Introduction
I recently had an interesting conversation with a CTO of a company that was looking to get its SaaS application reviewed externally. As he felt their security maturity had improved internally over the past few years, he believed they were ready for an external web application penetration test (pentest).
Exciting times.
While exploring quotes, he was shocked at the pricing range he was seeing. One MSP quoted him under $1,000. A few other firms had quotes under $5,000. And yet several others were over five figures.
He was concerned. Why so extensive a range to hire an external security testing team?
In this article, I want to share with you what I told him. It all comes down to that adage that if you pay peanuts, you get monkeys.

But I am getting ahead of myself. Before we can even discuss the real costs of an application pentest, we need to level set what penetration testing is about and how apps and APIs differ in many ways from traditional network-based pentests that most firms offer when looking for security weaknesses.
So let’s dive right in.
What Is A Penetration Test?
So before we can get too deep into talking about pentesting, there are a few things we need to clarify because people usually confuse them.
There are some terms I’ll bet you’ve seen used interchangeably when discussing ethical hacking and finding exploitable vulnerabilities that shouldn’t be that way. The terms? Vulnerability Scanning, Vulnerability Assessment, and Penetration Testing.
Vulnerability Scanning
Vulnerability Scanning uses automated penetration testing tools to identify potential security vulnerabilities in your apps and infrastructure. Depending on the type of engagement, you may or may not have access to the source code, infrastructure, or app configuration, which may limit how deep automation tools can scan.

> Exercise requirements:
[1] According to the pentest article, what did one MSP quote the CTO?
[2] Write out the stretch of the pentest article from "Introduction" through "penetration test (pentest)." again, switching "CTO" to "CEO".
The data after this text isn't needed.

> Supplied data:
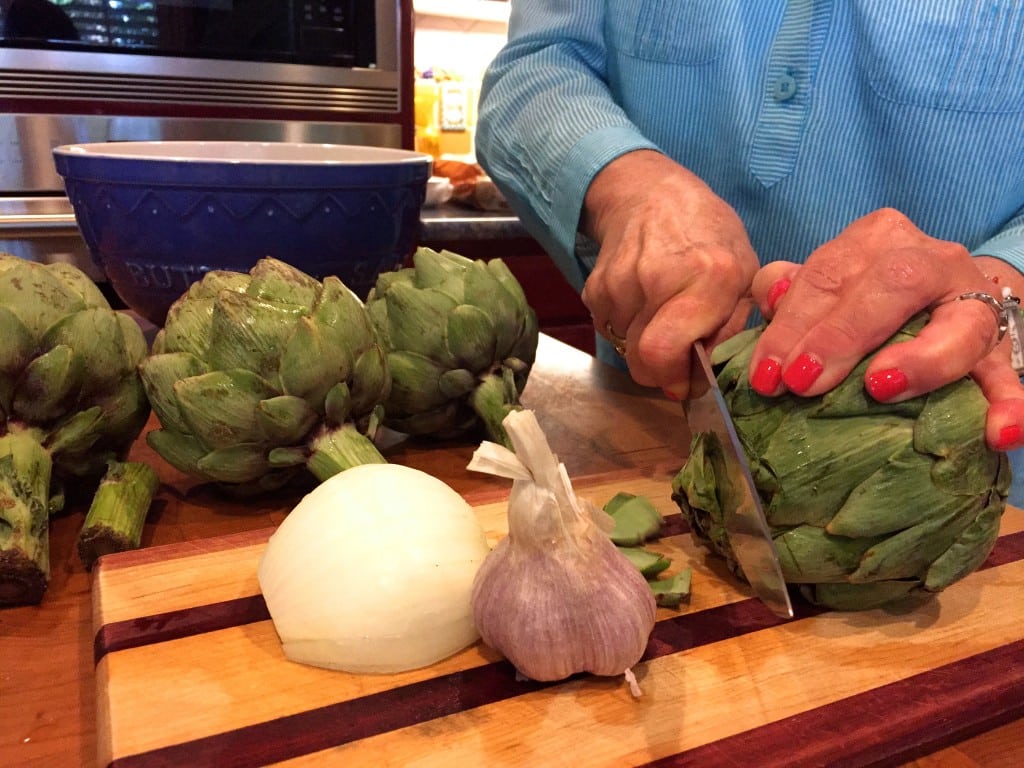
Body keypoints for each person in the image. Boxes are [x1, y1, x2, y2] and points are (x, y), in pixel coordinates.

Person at [473, 2, 1024, 479]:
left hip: (959, 456)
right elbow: (539, 63)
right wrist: (627, 187)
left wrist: (1002, 282)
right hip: (644, 428)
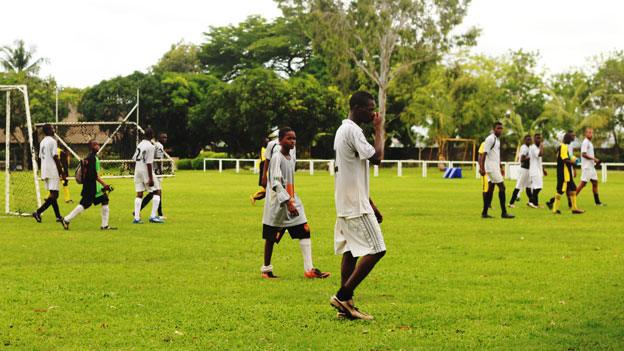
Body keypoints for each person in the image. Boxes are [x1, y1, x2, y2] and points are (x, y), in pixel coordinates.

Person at [330, 91, 386, 321]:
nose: (373, 112)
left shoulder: (343, 130)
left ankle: (347, 306)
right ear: (356, 107)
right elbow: (377, 158)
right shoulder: (353, 130)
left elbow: (352, 172)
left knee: (351, 250)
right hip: (354, 204)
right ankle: (343, 295)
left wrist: (371, 202)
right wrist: (379, 129)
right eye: (369, 108)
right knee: (377, 249)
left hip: (347, 200)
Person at [260, 127, 330, 280]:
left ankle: (309, 269)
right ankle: (266, 269)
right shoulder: (277, 157)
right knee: (271, 237)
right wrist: (287, 203)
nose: (292, 142)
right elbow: (276, 183)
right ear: (280, 141)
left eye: (294, 139)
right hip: (278, 204)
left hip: (292, 199)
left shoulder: (291, 155)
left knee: (304, 229)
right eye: (289, 139)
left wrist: (292, 201)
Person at [61, 140, 115, 230]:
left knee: (105, 199)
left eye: (98, 144)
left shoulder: (91, 157)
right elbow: (95, 176)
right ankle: (66, 219)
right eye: (95, 145)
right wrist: (105, 185)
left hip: (93, 186)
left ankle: (104, 225)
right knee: (85, 204)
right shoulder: (92, 158)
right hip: (90, 186)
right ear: (91, 147)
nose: (98, 146)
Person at [479, 121, 514, 219]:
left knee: (490, 190)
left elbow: (495, 155)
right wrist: (481, 168)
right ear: (494, 129)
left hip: (494, 167)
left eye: (501, 128)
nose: (500, 130)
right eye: (498, 128)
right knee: (502, 188)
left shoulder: (497, 140)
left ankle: (484, 212)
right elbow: (483, 154)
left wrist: (500, 166)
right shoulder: (490, 139)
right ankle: (504, 213)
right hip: (491, 168)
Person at [32, 124, 66, 223]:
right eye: (52, 128)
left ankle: (58, 216)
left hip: (45, 169)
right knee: (55, 195)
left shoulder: (42, 141)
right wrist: (61, 172)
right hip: (52, 170)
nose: (53, 129)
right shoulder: (52, 141)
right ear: (48, 130)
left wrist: (41, 170)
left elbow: (39, 158)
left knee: (52, 194)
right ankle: (38, 212)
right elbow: (56, 157)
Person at [548, 131, 584, 214]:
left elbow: (565, 158)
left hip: (566, 172)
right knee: (560, 190)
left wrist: (573, 158)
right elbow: (565, 160)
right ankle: (555, 209)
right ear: (567, 138)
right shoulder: (563, 147)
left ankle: (574, 208)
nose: (573, 138)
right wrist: (574, 163)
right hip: (563, 173)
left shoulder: (563, 146)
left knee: (573, 189)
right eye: (572, 137)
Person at [132, 128, 163, 224]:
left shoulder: (140, 144)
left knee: (139, 193)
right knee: (157, 191)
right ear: (152, 135)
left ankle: (137, 218)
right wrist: (150, 178)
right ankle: (153, 216)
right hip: (146, 170)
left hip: (137, 170)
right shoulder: (150, 146)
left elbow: (134, 158)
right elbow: (149, 163)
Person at [139, 132, 167, 219]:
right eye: (163, 137)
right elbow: (158, 159)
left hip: (153, 171)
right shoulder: (159, 146)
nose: (165, 139)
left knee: (158, 192)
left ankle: (160, 214)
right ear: (159, 138)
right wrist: (160, 170)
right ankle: (139, 210)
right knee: (155, 192)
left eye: (166, 137)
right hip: (156, 172)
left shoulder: (154, 145)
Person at [576, 128, 605, 206]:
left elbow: (590, 154)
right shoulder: (585, 142)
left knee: (595, 183)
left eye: (592, 133)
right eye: (589, 133)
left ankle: (597, 202)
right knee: (582, 184)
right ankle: (572, 201)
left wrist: (595, 162)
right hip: (587, 167)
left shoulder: (590, 143)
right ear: (585, 134)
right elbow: (583, 154)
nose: (591, 134)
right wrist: (594, 159)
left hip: (591, 167)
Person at [509, 135, 533, 208]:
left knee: (529, 187)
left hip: (528, 170)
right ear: (524, 140)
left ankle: (531, 202)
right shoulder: (524, 147)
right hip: (524, 169)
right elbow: (522, 159)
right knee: (518, 186)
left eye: (530, 140)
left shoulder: (529, 147)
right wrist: (530, 157)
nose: (529, 141)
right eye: (528, 140)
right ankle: (511, 203)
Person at [528, 133, 547, 207]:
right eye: (537, 138)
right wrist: (542, 147)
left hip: (538, 170)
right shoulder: (533, 147)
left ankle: (535, 203)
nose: (539, 139)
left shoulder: (537, 147)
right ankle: (531, 201)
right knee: (539, 187)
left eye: (540, 138)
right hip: (534, 170)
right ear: (534, 139)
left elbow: (539, 160)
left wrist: (543, 169)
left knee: (536, 187)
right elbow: (540, 154)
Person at [250, 138, 270, 205]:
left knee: (268, 190)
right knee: (268, 189)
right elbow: (265, 162)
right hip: (264, 171)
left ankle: (254, 197)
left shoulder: (265, 150)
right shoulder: (264, 150)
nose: (268, 142)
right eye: (267, 142)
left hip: (265, 170)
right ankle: (254, 196)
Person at [477, 141, 492, 214]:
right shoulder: (484, 143)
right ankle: (485, 206)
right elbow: (480, 155)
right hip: (485, 170)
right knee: (486, 188)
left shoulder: (496, 144)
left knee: (491, 188)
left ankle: (488, 204)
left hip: (492, 170)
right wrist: (481, 168)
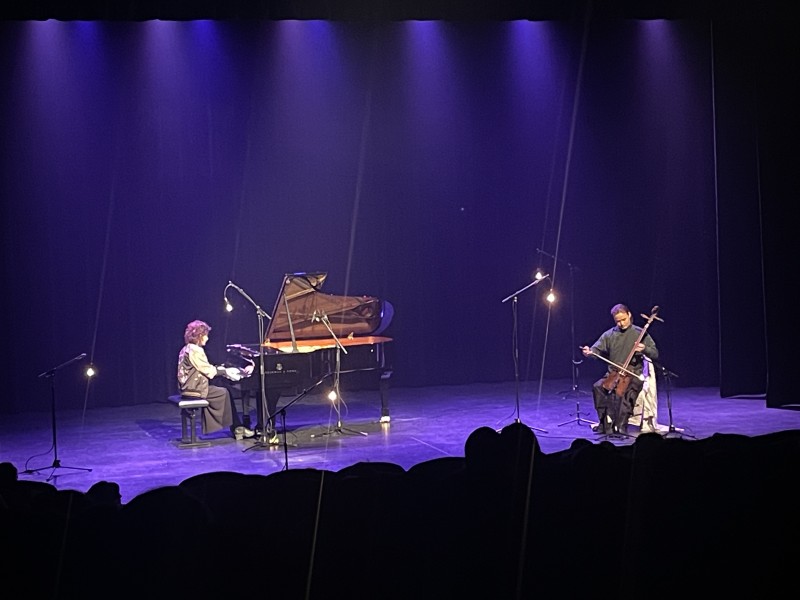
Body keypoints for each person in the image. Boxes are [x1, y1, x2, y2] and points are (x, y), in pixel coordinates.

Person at [580, 303, 659, 435]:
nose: (621, 323)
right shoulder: (610, 334)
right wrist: (589, 352)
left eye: (624, 320)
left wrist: (644, 349)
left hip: (633, 373)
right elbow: (596, 350)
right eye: (618, 321)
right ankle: (604, 422)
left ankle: (621, 425)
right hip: (613, 373)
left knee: (625, 391)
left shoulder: (640, 333)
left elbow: (655, 353)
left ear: (629, 315)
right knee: (598, 387)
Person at [177, 319, 255, 440]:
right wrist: (224, 371)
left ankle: (237, 427)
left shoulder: (187, 348)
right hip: (193, 389)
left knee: (224, 390)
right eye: (206, 336)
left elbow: (204, 368)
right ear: (199, 336)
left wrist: (221, 370)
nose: (207, 339)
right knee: (224, 392)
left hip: (188, 387)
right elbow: (207, 370)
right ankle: (236, 428)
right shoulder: (195, 350)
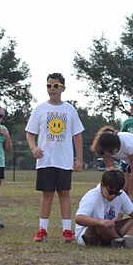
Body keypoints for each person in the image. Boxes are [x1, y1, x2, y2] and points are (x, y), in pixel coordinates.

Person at [25, 73, 84, 243]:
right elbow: (30, 133)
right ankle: (42, 229)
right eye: (49, 86)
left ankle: (67, 230)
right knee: (47, 194)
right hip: (46, 160)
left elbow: (77, 135)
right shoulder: (40, 109)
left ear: (63, 88)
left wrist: (79, 158)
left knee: (64, 193)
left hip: (64, 160)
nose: (52, 89)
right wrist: (34, 147)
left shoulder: (69, 109)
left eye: (56, 86)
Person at [73, 167, 133, 248]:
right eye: (110, 192)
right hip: (91, 232)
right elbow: (79, 219)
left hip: (111, 228)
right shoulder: (92, 197)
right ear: (102, 184)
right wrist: (99, 222)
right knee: (103, 226)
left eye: (117, 192)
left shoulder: (121, 194)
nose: (113, 195)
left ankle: (124, 241)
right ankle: (123, 242)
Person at [90, 125, 133, 204]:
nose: (111, 154)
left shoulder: (128, 144)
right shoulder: (102, 151)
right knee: (121, 193)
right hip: (126, 161)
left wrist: (131, 194)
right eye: (109, 152)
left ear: (118, 144)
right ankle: (117, 216)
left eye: (113, 151)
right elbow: (114, 171)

> Task-by-task solutions:
[1] Under $1,000.

[2]
Introduction
I recently had an interesting conversation with a CEO of a company that was looking to get its SaaS application reviewed externally. As he felt their security maturity had improved internally over the past few years, he believed they were ready for an external web application penetration test (pentest).